Wie konnte die Politik es zulassen, daß nach amerikanischem Vorbild Brennpunktstadtteile entstanden sind? Jeder, der noch über gewisse finanzielle Mittel verfügt und seinen Kindern eine angemessene Bildung zukommen lassen will, zieht in bessere Wohngegenden, was das
Problem verschärft. Die Schule ist nicht die Reparaturanstalt für derartige bildungs- und gesellschaftspolitische Fehlentwicklungen. Ihre eigentliche Kernkompetenz ist die Vermittlung von Bildung und Wissen im sozialen Raum, wozu vielfach aber die Voraussetzungen fehlen.
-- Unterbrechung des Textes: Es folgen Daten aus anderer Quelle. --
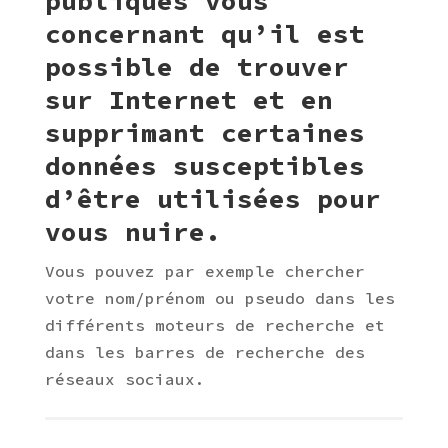
publiques vous
concernant qu’il est
possible de trouver
sur Internet et en
supprimant certaines
données susceptibles
d’être utilisées pour
vous nuire.
Vous pouvez par exemple chercher
votre nom/prénom ou pseudo dans les
différents moteurs de recherche et
dans les barres de recherche des
réseaux sociaux.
Die entscheidende Frage ist, wieviel Unbildung das Land sich noch leisten kann?

Die Digitalisierung wird dieses Problem eher verschärfen. Gerade in Zeiten zunehmender Desinformation und Deepfakes im Internet ist die gebotene Fachlichkeit wichtiger denn je. Künstliche Intelligenz (KI) und ChatBots dürften das so dringend notwendige fachliche, soziale
und vor allem personale Lernen eher behindern oder gar abschaffen als fördern. Es scheint, als sei sich die Politik
oder auch die Big Player in KI des mündigen Bürgersüberdrüssig geworden, denn Bürger mit nur gefühltem Wissen sind leichter manipulierbar.
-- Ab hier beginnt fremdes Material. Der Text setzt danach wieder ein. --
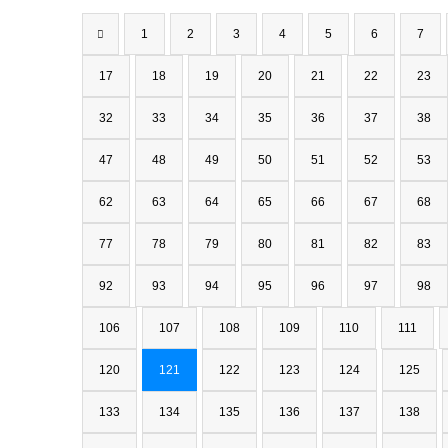
1
2
3
4
5
6
7
17
18
19
20
21
22
23
32
33
34
35
36
37
38
47
48
49
50
51
52
53
62
63
64
65
66
67
68
77
78
79
80
81
82
83
92
93
94
95
96
97
98
106
107
108
109
110
111
120
121
122
123
124
125
133
134
135
136
137
138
Die Politik für mehr Abiturienten, mehr Studenten, „mehr Bildung“ erreicht nur das Gegenteil dessen, was sie anstrebt

+++

Kommentar GB:

Politische Bildung ist etwas völlig anderes als ideologische Indoktrination.

Es geht dabei um Kombination von individueller Urteilskraft und Handlungsbereitschaft.

Sie ergibt sich aus der Reflexion des historischen und sonstigen relevanten Wissens

in situativer Verbindung mit Mut und Verantwortung.